= Church of Conscious Living =

Australian anti-vaccination organisation

The Church of Conscious Living is an Australian anti-vaccination organisation founded in 2015 to circumvent vaccination policy for childcare and play schemes.

The organisation was established by anti-vaccinationist Stephanie Messenger and promoted by the Australian Vaccination Network in order to exploit an exemption in the Australian "No Jab, No Play" policy for publicly supported childcare and play schemes. The policy only allows unvaccinated children to be enrolled in childcare if parents cite religious objections.

The Church of Conscious Living is not registered as a church or charity with the Australian federal government's Charities and Not-for-profits Commission; it is instead registered as a for-profit business. The Church costs $25 to join.

==Origin==
A newsletter from the Australian Vaccination Network in December 2007 announced the creation of the church for the benefit of people who wish to refuse vaccination. It stated that "We have decided to create a 'religion', so, amongst other things, we can claim 'religious exemption', if the need ever arises, for ourselves and our children."

==Criticism==
The NSW Government and the media have described the Church of Conscious Living as a "fake" or "sham" church, and mainstream churches have denounced it as the "cult of anti-vaccine".

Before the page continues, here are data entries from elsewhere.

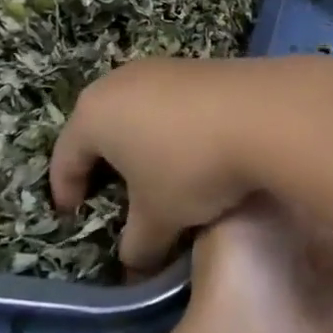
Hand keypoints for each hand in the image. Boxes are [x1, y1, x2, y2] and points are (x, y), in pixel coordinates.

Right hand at [50, 58, 282, 268]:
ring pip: (139, 112)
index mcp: (94, 114)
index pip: (65, 157)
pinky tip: (197, 150)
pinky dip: (175, 129)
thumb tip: (133, 266)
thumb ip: (138, 245)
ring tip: (159, 175)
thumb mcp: (160, 216)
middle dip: (104, 163)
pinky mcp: (201, 66)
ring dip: (143, 144)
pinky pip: (173, 103)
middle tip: (113, 195)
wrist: (266, 113)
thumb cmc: (192, 166)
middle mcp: (121, 81)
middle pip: (100, 128)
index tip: (74, 216)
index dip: (66, 190)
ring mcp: (164, 68)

Virologist David Hawkes described the group as a "devious sham", and investigation by the Telegraph found that no real church in Australia had any doctrinal objection to vaccination. It was denounced as "a scam" by NSW opposition health spokesman Andrew McDonald.

McDonald specifically identified the Church of Conscious Living, describing "spurious religious exemptions" as being open to abuse and exploitation in the legislation as then (May 2013) proposed, saying: "Today, sadly, we have already seen an attempt by the Australian Vaccination Network—it should be called the Australian anti-vaccination network—to exploit the loophole in these new vaccination laws by encouraging their supporters to join the Church of Conscious Living and avoid the New South Wales Government's vaccination legislation". Minister for Health Jillian Skinner noted that the "church" was promoted by the Australian Vaccination Network, and commented that recent changes to legislation permitted the Health Care Complaints Commission to scrutinise this activity.

Tony Abbott pledged, as federal opposition leader, to restrict religious exemptions to "clear religious reasons" and as Prime Minister in April 2015 he announced that family and childcare payments worth thousands of dollars per year would be stripped from vaccine refusers unless supported by a religious exemption formally approved by the Government.